Start of DOCUMENT EXCERPT

Re: autofs linux 3.8.13 and "Too many levels of symbolic links"

Ian Kent <raven@xxxxxxxxxx> · Sat, 01 Feb 2014 11:32:08 +0800

Hi David,

Wondering if you could perhaps lend a hand with this analysis.

The "Too many levels of symbolic links" error has been reported against
the rhel-6 back port and a number of kernel versions (over time) but has
not yet been reported against the most recent kernels. So it may still
be an issue.

Donald has provided quite a bit of useful information in the forgoing
discussion. Have a look at this link for debug information he has
provided so far: 
http://www.molgen.mpg.de/~buczek/autofs-demo/

I can forward mails from earlier posts if you need to see them.

On Fri, 2014-01-31 at 11:10 +0100, Donald Buczek wrote:
> On 01/31/14 06:13, Ian Kent wrote:
> > On Fri, 2014-01-31 at 11:31 +0800, Ian Kent wrote:
> >> On Wed, 2014-01-29 at 17:02 +0100, Donald Buczek wrote:
> >>> Hello,
> >>>
> >>> we are trying to switch from amd to autofs. After successfully testing
> >>> and rolling it out to the first several machines, from time to time we
> >>> get directories stuck with "Too many levels of symbolic links" on a path
> >>> which should be automounted via an indirect map.
> >>>
> >>> linux 3.8.13
> >>> autofs 5.0.8
> >>>
> >>> As an example, here is data from a system where the path /scratch/tmp is
> >>> stuck:
> >>>
> >>> http://www.molgen.mpg.de/~buczek/autofs-demo/
> >>>
> >>>     auto.master    # master map
> >>>     auto.scratch    # indirect map for /scratch
> >>>     autofs            # from /etc/defaults
> >>>     typescript       # shows the problem and a bit of gdb dump of kernel
> >>> structures
> >>>     typescript.l     # same with line numbers for reference
> >>>     gdb-macros     # macros used in the gdb session
> >>>
> >>>   From typescript.l , line 122ff it is clear, that /scratch/tmp is not
> >>> currently mounted. On the other hand, the gdb session finds the dentry
> >>> of /scratch/tmp which has d_flags 0x70080 (line 99,120). This is
> >>> DCACHE_MANAGE_TRANSIT+DCACHE_NEED_AUTOMOUNT+DCACHE_MOUNTED+DCACHE_RCUACCESS
> >>> with DCACHE_MOUNTED indicating that there should be something mounted
> >>> there(?). I think, this state is faulty and necessarily leads to ELOOP
> >>> during path walk. Probably the situation is known by the gurus here?

End of DOCUMENT EXCERPT
Start of STORED DATA

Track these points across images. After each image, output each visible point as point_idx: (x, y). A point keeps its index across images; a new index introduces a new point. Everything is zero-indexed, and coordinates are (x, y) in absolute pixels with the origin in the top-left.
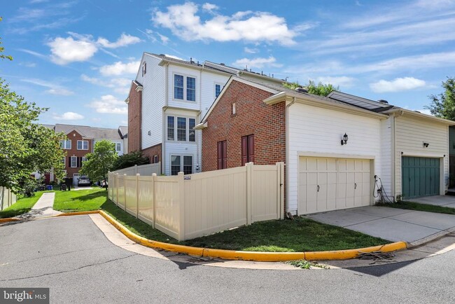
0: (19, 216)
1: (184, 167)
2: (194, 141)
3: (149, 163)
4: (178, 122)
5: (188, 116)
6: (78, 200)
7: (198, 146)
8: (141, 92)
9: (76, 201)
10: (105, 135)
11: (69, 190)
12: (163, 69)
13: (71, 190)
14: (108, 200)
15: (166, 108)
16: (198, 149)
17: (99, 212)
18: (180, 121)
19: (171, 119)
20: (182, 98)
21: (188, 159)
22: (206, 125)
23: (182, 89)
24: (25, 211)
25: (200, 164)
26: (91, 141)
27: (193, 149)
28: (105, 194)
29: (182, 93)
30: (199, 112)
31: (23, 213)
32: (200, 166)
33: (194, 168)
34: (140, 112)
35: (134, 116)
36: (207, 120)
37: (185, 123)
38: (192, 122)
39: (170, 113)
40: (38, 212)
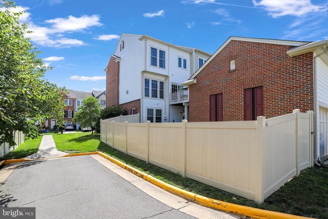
0: (30, 157)
1: (156, 117)
2: (163, 98)
3: (127, 114)
4: (152, 84)
5: (159, 79)
6: (74, 142)
7: (165, 103)
8: (118, 62)
9: (72, 142)
10: (84, 96)
11: (62, 133)
12: (143, 42)
13: (64, 133)
14: (102, 143)
15: (144, 72)
16: (165, 104)
17: (97, 153)
18: (153, 83)
19: (147, 81)
20: (156, 66)
21: (159, 112)
22: (195, 82)
23: (156, 59)
24: (35, 151)
25: (167, 116)
26: (74, 100)
27: (162, 104)
28: (98, 137)
29: (156, 62)
30: (167, 77)
31: (33, 153)
32: (168, 118)
33: (163, 118)
34: (118, 77)
35: (112, 80)
36: (195, 78)
37: (157, 85)
38: (162, 83)
39: (147, 76)
40: (45, 152)
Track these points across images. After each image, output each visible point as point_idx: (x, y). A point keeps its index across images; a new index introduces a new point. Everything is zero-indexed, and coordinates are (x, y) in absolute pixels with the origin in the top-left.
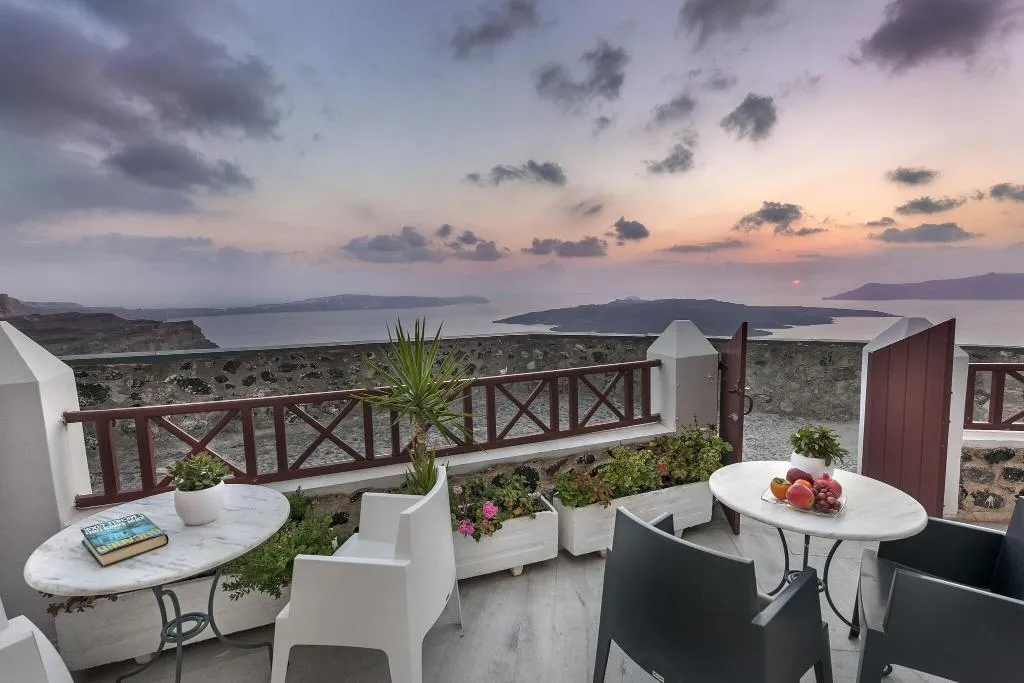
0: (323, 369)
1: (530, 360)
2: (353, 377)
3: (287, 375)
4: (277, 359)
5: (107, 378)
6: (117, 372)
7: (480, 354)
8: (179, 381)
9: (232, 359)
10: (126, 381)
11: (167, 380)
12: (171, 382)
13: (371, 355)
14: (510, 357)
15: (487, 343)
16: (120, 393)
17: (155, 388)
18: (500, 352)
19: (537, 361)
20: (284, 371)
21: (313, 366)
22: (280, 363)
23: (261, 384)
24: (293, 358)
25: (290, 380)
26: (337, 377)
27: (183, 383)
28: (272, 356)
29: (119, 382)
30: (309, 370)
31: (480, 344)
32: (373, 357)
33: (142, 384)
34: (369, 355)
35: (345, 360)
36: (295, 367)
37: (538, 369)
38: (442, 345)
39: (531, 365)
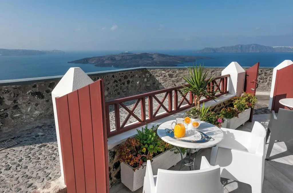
1: (145, 78)
5: (3, 93)
6: (7, 90)
7: (131, 76)
8: (32, 93)
9: (51, 82)
10: (10, 94)
11: (28, 93)
12: (29, 94)
14: (140, 77)
15: (133, 72)
16: (8, 100)
17: (23, 96)
18: (137, 75)
19: (147, 78)
27: (33, 94)
29: (7, 95)
31: (131, 72)
33: (18, 95)
37: (148, 81)
38: (120, 73)
39: (145, 80)
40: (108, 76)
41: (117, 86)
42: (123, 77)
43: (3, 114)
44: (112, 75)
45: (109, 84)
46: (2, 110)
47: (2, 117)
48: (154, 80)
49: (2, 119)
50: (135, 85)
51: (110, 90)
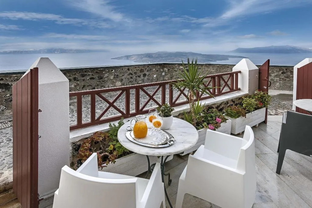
0: (96, 76)
1: (163, 72)
2: (106, 79)
3: (83, 78)
4: (80, 72)
7: (148, 70)
13: (113, 70)
14: (157, 71)
15: (150, 66)
18: (154, 69)
19: (165, 72)
20: (82, 77)
21: (92, 75)
22: (81, 74)
23: (73, 82)
24: (85, 72)
25: (84, 80)
26: (100, 79)
28: (78, 71)
30: (91, 76)
31: (148, 67)
32: (113, 71)
34: (112, 70)
35: (104, 72)
36: (86, 75)
37: (166, 75)
38: (136, 67)
39: (163, 74)
40: (123, 69)
41: (131, 78)
42: (139, 71)
43: (8, 99)
44: (127, 68)
45: (123, 75)
46: (8, 95)
47: (7, 101)
48: (172, 74)
49: (7, 103)
50: (151, 78)
51: (123, 82)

End of STORED DATA

Extend the mailing-list thread on the autofs "Too many levels of symbolic links" error, starting right after its last sentence.

• ANSWER BOX:
> >> Yes, I can see how DCACHE_MOUNTED being set would lead to ELOOP in this
> >> case. But, having been there before too, I couldn't see any way the
> >> DCACHE_MOUNTED would not be cleared on umount. Also, DCACHE_MOUNTED is
> >> only changed within the VFS and isn't changed very often. It can't see
> >> how a code path that should lead to one of those changes doesn't go
> >> there.
> >>
> >> I'll have another look .....
> > Then the question becomes ....
> >
> > Can a dentry be a mount point for more than one mount ....
> > Obviously not you say ... but what about clone(2) with CLONE_NEWNS?
> >
> > If you still have that kernel you used to get the info above could you
> > check the mount (ie. struct mount not struct vfsmount) structures to see
> > if there is one with its mnt_mountpoint set to the dentry in question?
> >
> > Ian
> >
> >
> 
> Hello, Ian,
> 
> you said, "how DCACHE_MOUNTED would not be cleared on umount", so you 
> are thinking about the unmount path. I asked my users and in two cases 
> (including the one described in this thread) they think, it happened the 
> very first time they accessed the path after boot. This suggest, the 
> problem might appear on the mount path.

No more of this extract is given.